• Aim of the exercise: All of the data below is to be repeated exactly, except for the pictures.

• Exercise data:
'''

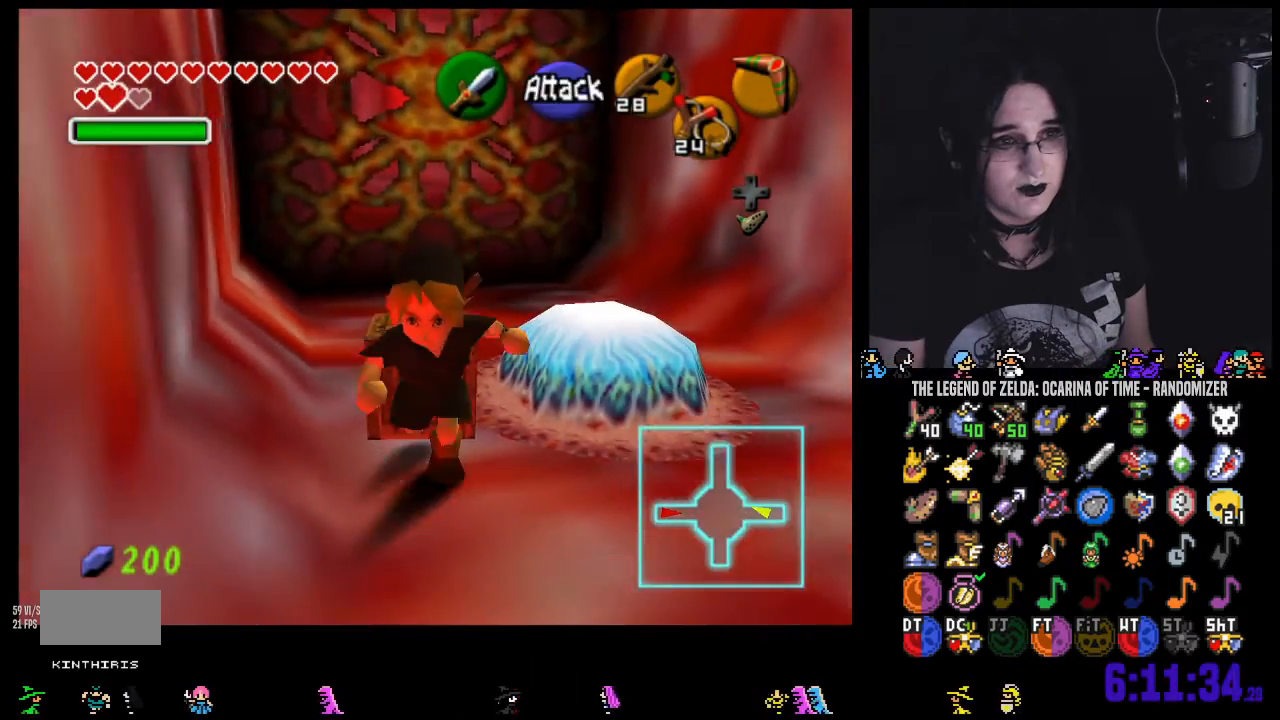
{"dt_ms": 500, "buttons": ["A"], "left_stick": "center", "right_stick": "center", "events": [[250, "left_stick", "up"], [467, "left_stick", "center"], [500, "A", "down"]]}
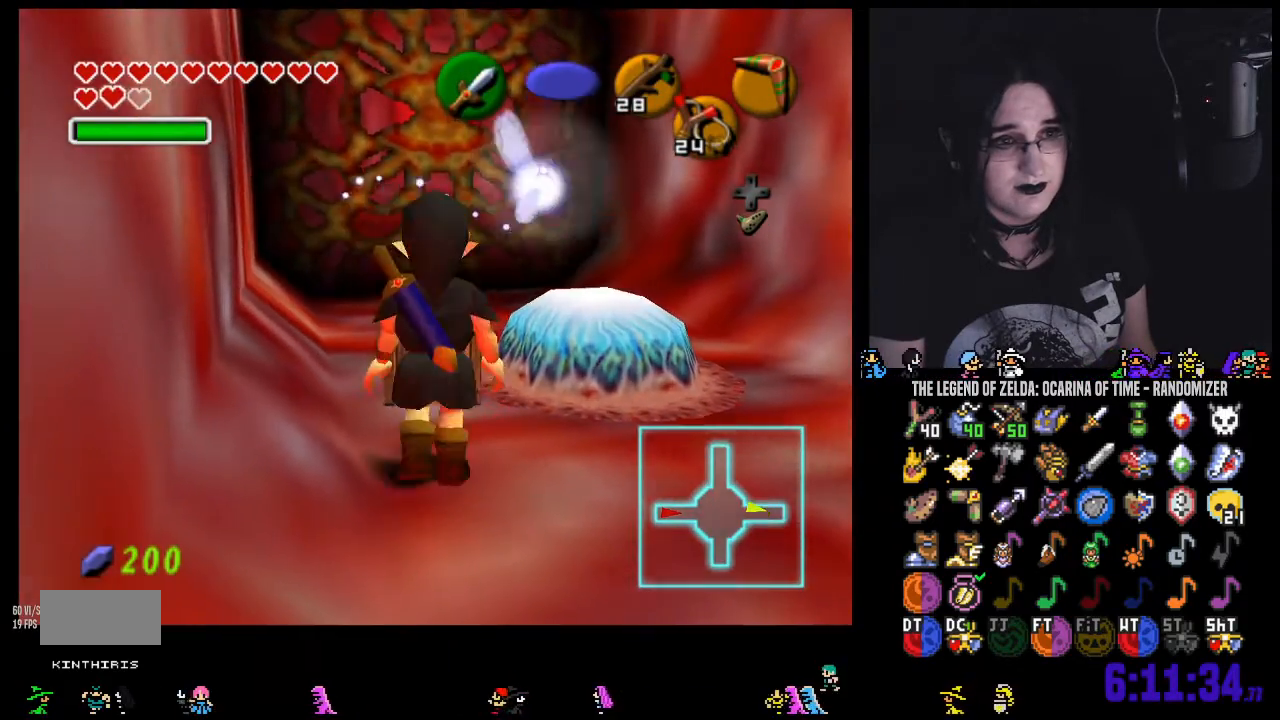
{"dt_ms": 500, "buttons": [], "left_stick": "center", "right_stick": "center", "events": [[133, "A", "up"]]}
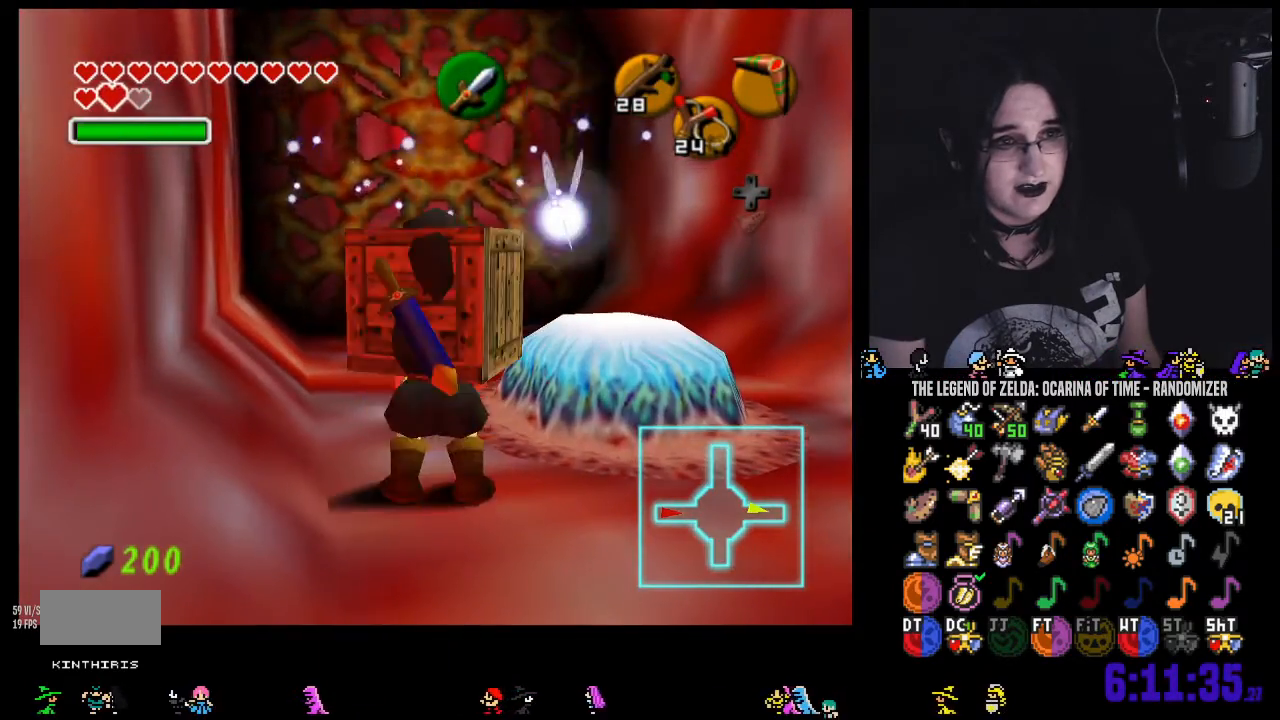
{"dt_ms": 500, "buttons": [], "left_stick": "up-right", "right_stick": "center", "events": [[117, "left_stick", "right"], [267, "left_stick", "up-right"]]}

'''

• Solution:
{"dt_ms": 500, "buttons": ["A"], "left_stick": "center", "right_stick": "center", "events": [[250, "left_stick", "up"], [467, "left_stick", "center"], [500, "A", "down"]]}
{"dt_ms": 500, "buttons": [], "left_stick": "center", "right_stick": "center", "events": [[133, "A", "up"]]}
{"dt_ms": 500, "buttons": [], "left_stick": "up-right", "right_stick": "center", "events": [[117, "left_stick", "right"], [267, "left_stick", "up-right"]]}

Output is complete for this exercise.